End-to-End Encryption vs In-Transit
Who Holds the Keys?
When an app says 'Encrypted in Transit', it simply means your connection to their server is secure using TLS. The server itself holds the master decryption keys and actively reads your data.
End-to-End Encryption (E2EE) means the keys are generated and held exclusively by the sender and receiver. The server sitting in the middle physically cannot read the payloads it routes.
The Infrastructure Liability
When relying on In-Transit security (like standard AWS web servers), any government subpoena or rogue employee directly yields the raw text. End-to-End Encryption mathematically offloads server liability: the service provider literally holds zero decipherable data to surrender.
Everyday Example
In-Transit encryption is like placing your letter in a heavily armored truck.
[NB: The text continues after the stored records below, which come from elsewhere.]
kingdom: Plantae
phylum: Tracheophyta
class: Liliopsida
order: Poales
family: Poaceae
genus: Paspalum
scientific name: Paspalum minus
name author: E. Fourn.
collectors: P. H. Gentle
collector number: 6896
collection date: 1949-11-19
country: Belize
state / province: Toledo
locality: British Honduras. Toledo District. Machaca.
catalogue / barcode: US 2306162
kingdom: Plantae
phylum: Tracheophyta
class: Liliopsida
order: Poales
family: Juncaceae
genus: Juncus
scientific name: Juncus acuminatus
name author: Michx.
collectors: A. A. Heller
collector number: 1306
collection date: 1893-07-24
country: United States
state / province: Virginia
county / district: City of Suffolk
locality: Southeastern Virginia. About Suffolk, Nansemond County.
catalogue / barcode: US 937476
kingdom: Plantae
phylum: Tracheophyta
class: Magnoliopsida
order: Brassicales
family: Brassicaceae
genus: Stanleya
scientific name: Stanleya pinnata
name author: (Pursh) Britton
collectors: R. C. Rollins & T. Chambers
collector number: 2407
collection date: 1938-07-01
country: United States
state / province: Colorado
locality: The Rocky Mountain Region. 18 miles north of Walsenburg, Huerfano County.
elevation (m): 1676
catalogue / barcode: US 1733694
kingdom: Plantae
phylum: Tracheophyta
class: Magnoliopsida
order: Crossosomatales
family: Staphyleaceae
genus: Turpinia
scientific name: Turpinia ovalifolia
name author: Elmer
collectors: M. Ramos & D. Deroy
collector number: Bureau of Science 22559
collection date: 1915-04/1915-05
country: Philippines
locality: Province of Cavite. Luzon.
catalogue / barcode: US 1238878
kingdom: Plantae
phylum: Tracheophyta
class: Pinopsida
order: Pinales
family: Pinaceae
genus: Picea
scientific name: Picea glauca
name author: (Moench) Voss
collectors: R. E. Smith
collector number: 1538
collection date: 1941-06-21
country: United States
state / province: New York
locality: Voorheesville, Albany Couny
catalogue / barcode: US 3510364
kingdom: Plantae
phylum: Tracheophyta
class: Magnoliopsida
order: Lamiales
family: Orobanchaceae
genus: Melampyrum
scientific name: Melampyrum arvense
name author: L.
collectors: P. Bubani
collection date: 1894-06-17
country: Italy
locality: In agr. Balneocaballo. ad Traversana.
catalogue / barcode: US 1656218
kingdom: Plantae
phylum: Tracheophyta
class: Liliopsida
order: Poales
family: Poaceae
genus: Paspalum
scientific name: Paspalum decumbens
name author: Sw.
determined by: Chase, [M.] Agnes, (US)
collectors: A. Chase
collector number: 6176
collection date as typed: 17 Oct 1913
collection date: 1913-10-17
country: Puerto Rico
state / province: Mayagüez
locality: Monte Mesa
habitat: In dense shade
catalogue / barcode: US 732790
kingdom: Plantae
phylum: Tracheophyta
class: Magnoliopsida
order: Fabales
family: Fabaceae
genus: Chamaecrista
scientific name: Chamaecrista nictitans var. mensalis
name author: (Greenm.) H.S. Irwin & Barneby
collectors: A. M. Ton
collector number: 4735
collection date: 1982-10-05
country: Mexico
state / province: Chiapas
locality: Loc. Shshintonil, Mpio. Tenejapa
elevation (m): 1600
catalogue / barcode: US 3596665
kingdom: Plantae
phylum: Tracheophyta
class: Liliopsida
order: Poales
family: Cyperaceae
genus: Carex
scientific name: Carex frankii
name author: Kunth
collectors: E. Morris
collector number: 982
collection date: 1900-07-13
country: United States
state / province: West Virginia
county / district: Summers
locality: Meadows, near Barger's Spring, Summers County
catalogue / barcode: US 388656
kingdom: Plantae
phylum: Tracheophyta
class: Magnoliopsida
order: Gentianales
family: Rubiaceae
The truck drives to the post office safely, but the postmaster reads the letter before putting it in a new truck to its destination. E2EE is like writing the letter in an invincible alien language that only the recipient can translate. The postmaster sees the letter but has absolutely no idea what it says.
The Deep Mathematics
TLS terminates at the reverse proxy (Layer 7), intrinsically dumping the payload into main memory plaintext. E2EE mandates that the encryption boundary is drawn strictly at the client endpoint layer using local asymmetric key exchanges. The centralized architecture transitions from a trusted algebraic participant into a purely oblivious data-routing fabric.